Find a representative benchmark for a tool-using or web-browsing agent project
Cite the trajectory-based evaluation taxonomy in a research paper or grant
Compare which benchmarks score final outcomes versus full trajectories
Use the five design principles as a checklist when proposing a new agent benchmark
No code to install; the repo is a README with a benchmark catalogue and a link to the arXiv paper.

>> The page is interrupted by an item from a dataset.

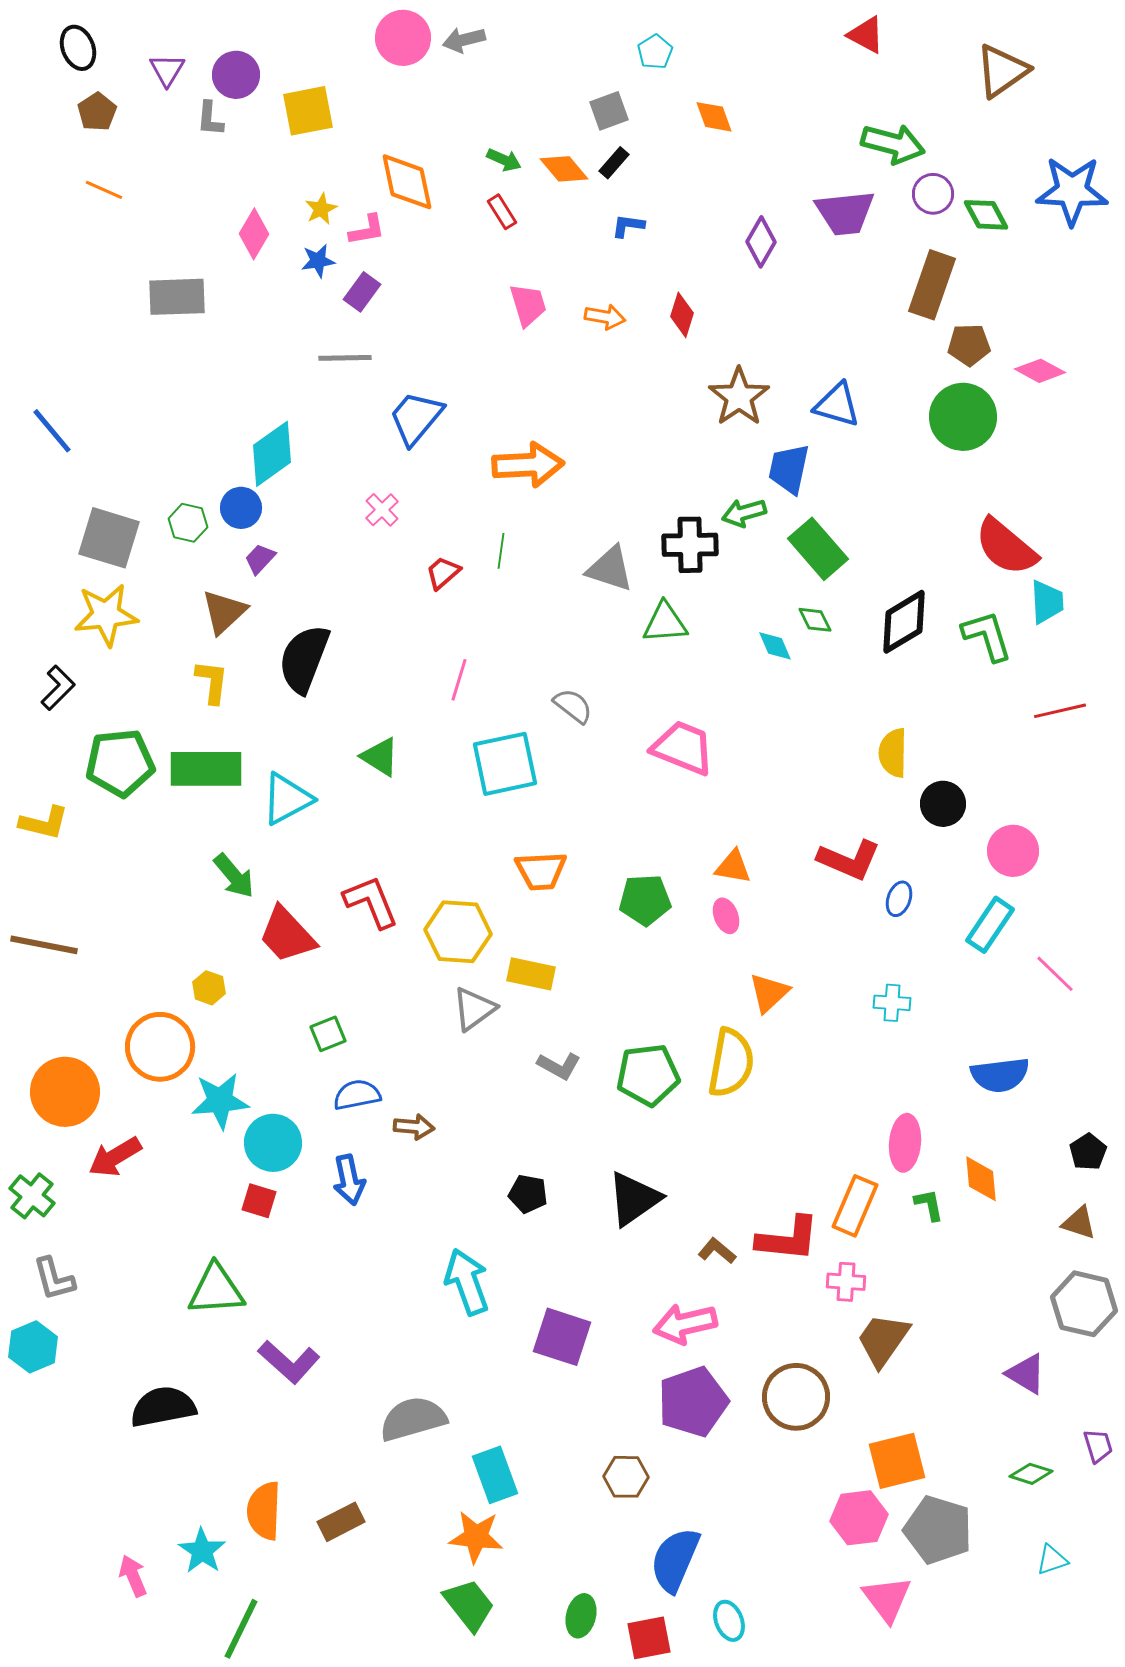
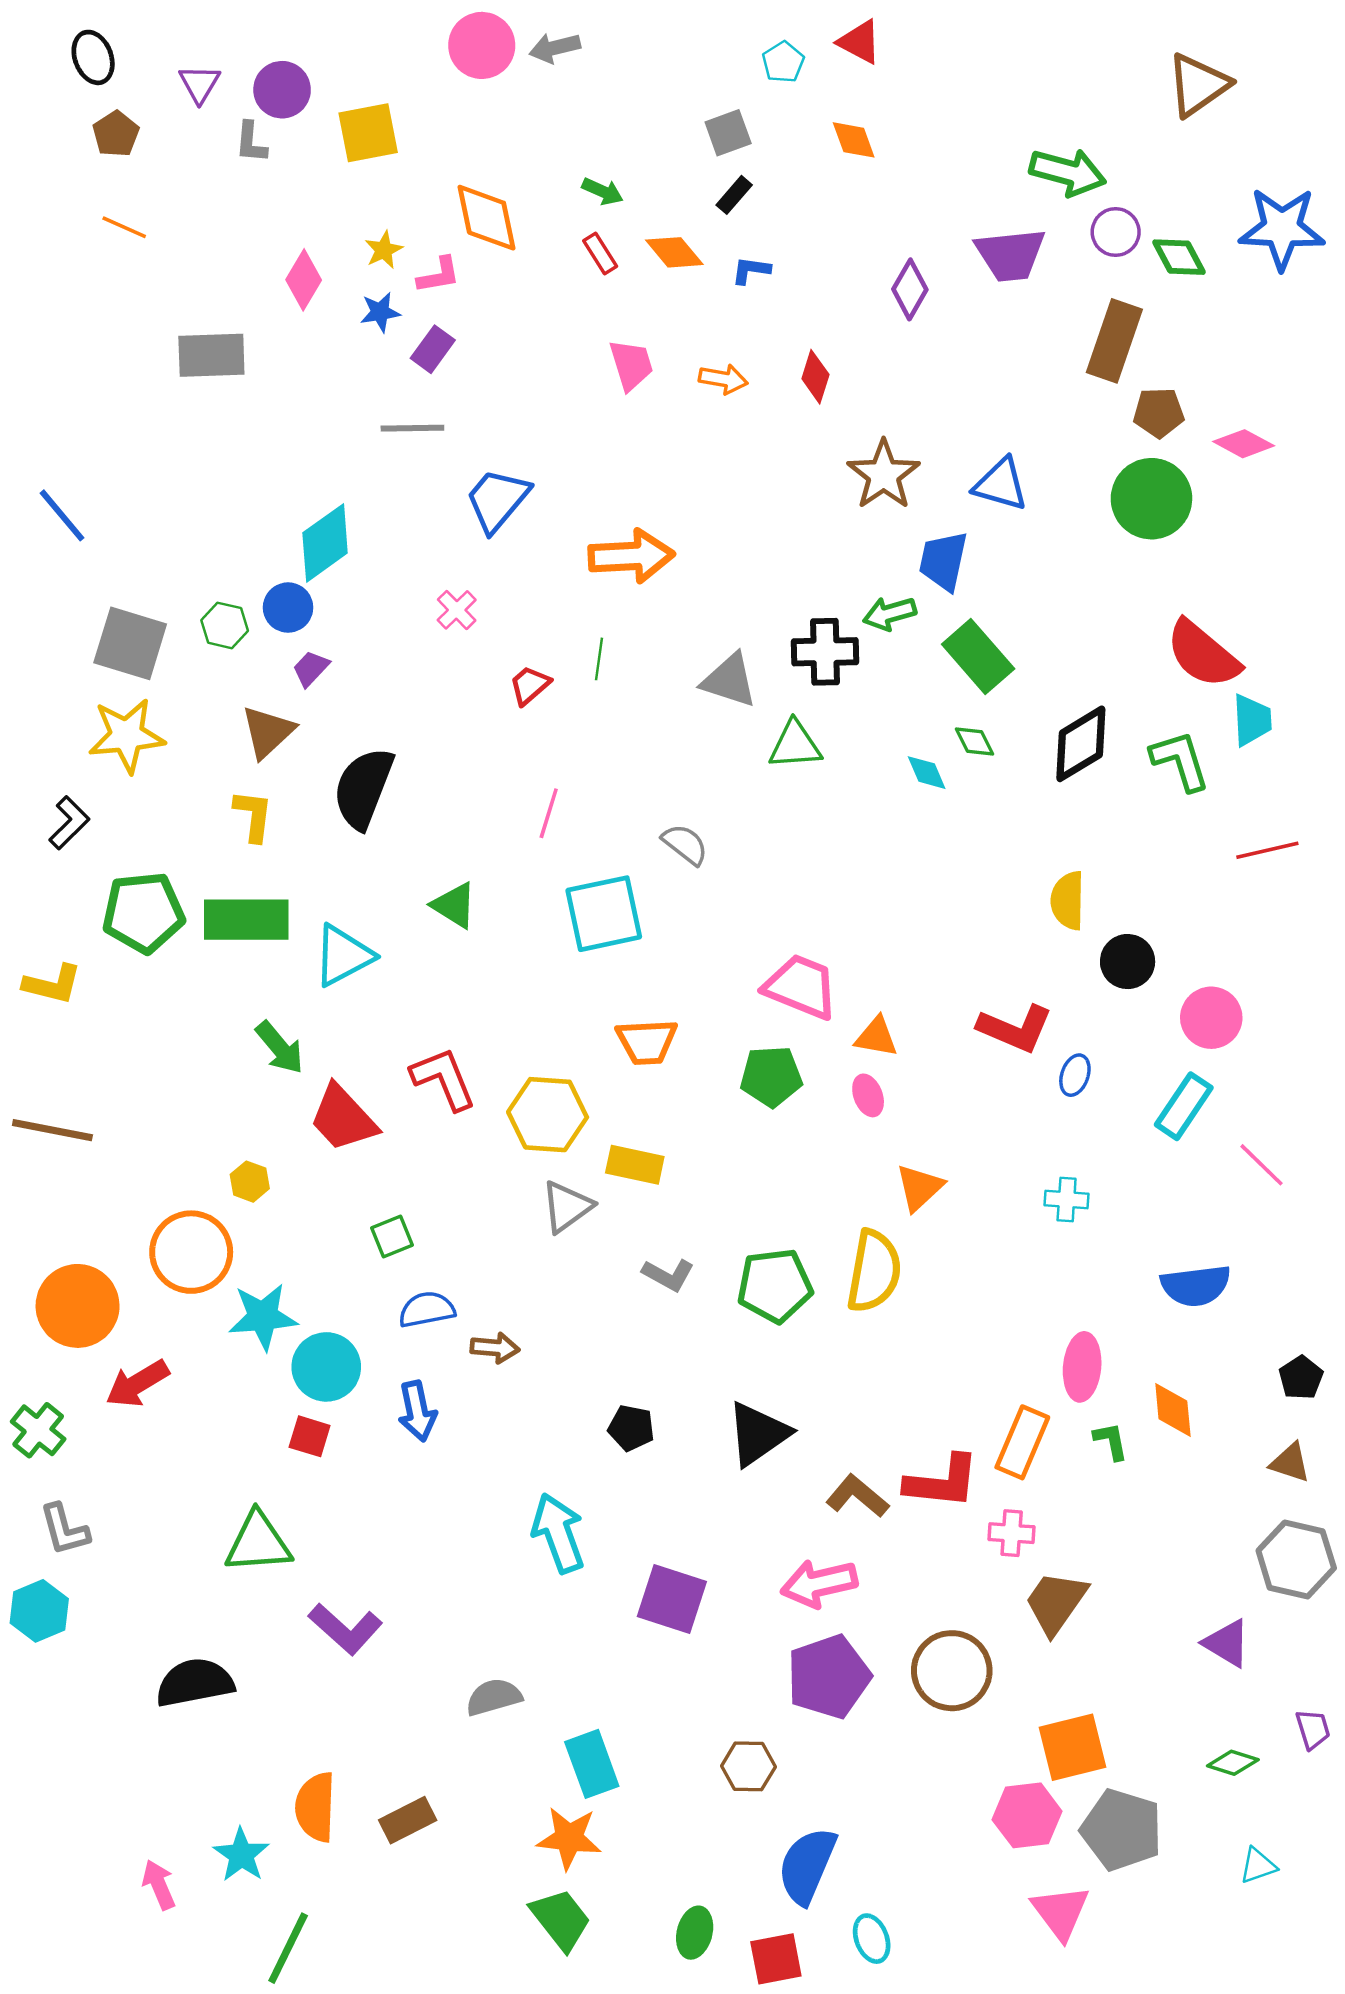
red triangle: (866, 35) -> (860, 42), moved
orange diamond: (564, 169) -> (674, 252), moved
pink trapezoid: (683, 748) -> (801, 987), moved
brown L-shape: (717, 1251) -> (857, 1496), size x1.4
gray semicircle: (413, 1419) -> (494, 1697), size x0.7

This repository accompanies a research paper called Interactive Evaluation Requires a Design Science. It is not a piece of software you install. It is a position paper plus a curated list of benchmarks, and the README lays out the argument and the supporting material. The authors include researchers from several universities, and the paper is hosted on arXiv. The main claim is that the field of AI evaluation needs a more careful way of measuring systems that act over time, not just systems that produce a single answer. When a model uses tools, browses the web, talks to a user, or coordinates with other agents, earlier actions change what later evidence looks like. The authors argue that simply scoring the final output misses most of what is happening, so evaluation should treat the whole trajectory of actions and observations as the evidence to be judged. To organise this, the README proposes a two axis taxonomy. One axis covers what the system interacts with, such as tools and environments, human users, other agents, or hybrid setups with persistent state across sessions. The other axis covers what the evaluation is actually trying to measure: final task success, process quality and efficiency, recoverability under errors, and safety and social behaviour. The authors say current benchmarks mostly record full trajectories but still only score the final outcome, which leaves a gap. The paper sets out five design principles for building interactive evaluations. These include clearly specifying the system and the trajectory evidence, documenting the interaction protocol like a dataset, designing tests that perturb the system and check whether it can repair itself, reporting outcome and process and risk separately, and building shared infrastructure without locking the field into one fixed design. The rest of the README is a curated catalogue of 55 benchmarks grouped into three stages. Stage 1 covers response centered tests like SQuAD, MMLU, GSM8K, HumanEval, and Chatbot Arena. Stage 2 covers task driven benchmarks like SWE-Bench, GAIA, ToolBench, and TravelPlanner. A Stage 3 list continues with more recent agentic and interactive benchmarks. Each entry links to its paper, and the list is kept up to date.
Generated 2026-05-22 · Model: sonnet-4-6 · Verify against the repo before relying on details.